* _SOURCE MATERIAL_

Segment Open

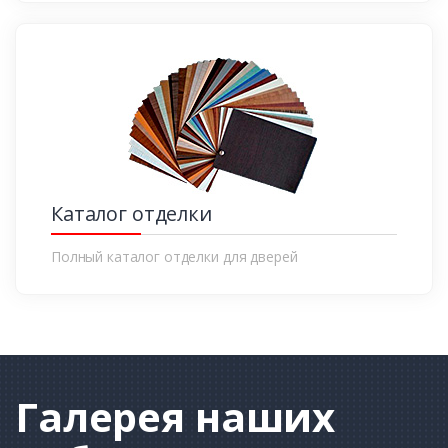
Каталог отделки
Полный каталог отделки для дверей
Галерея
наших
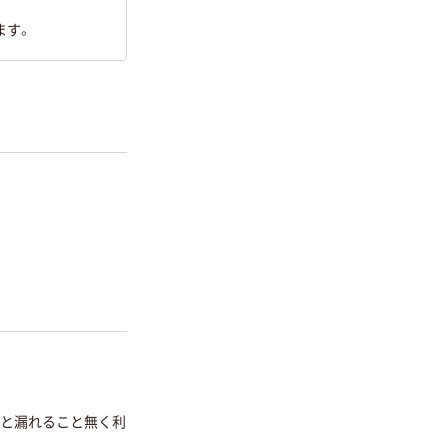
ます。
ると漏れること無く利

Segment Closed
Segment Open

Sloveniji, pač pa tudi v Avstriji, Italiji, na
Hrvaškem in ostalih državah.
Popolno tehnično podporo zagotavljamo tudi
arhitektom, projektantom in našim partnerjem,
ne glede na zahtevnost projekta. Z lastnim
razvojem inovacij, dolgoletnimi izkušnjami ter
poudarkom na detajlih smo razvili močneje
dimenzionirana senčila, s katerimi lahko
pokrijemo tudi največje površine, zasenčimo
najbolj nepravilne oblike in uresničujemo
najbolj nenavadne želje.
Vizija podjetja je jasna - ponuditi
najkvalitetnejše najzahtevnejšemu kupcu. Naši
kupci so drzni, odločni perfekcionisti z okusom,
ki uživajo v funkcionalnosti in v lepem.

Segment Closed
Segment Open

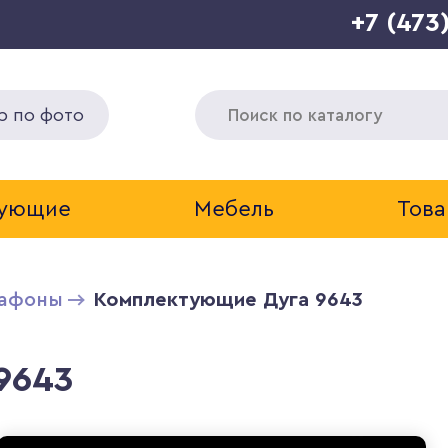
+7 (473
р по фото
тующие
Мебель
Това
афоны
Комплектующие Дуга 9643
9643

Segment Closed

* _PROBLEM_
Edit the stretch of data from the line containing "Sloveniji, pač pa" through the line containing "ki uživajo v funkcionalnosti in v lepem." by changing "drzni" to "pogumni" and leaving everything else unchanged. Return only those lines.

* _YOUR RESPONSE_
Sloveniji, pač pa tudi v Avstriji, Italiji, na
Hrvaškem in ostalih državah.
Popolno tehnično podporo zagotavljamo tudi
arhitektom, projektantom in našim partnerjem,
ne glede na zahtevnost projekta. Z lastnim
razvojem inovacij, dolgoletnimi izkušnjami ter
poudarkom na detajlih smo razvili močneje
dimenzionirana senčila, s katerimi lahko
pokrijemo tudi največje površine, zasenčimo
najbolj nepravilne oblike in uresničujemo
najbolj nenavadne želje.
Vizija podjetja je jasna - ponuditi
najkvalitetnejše najzahtevnejšemu kupcu. Naši
kupci so pogumni, odločni perfekcionisti z okusom,
ki uživajo v funkcionalnosti in v lepem.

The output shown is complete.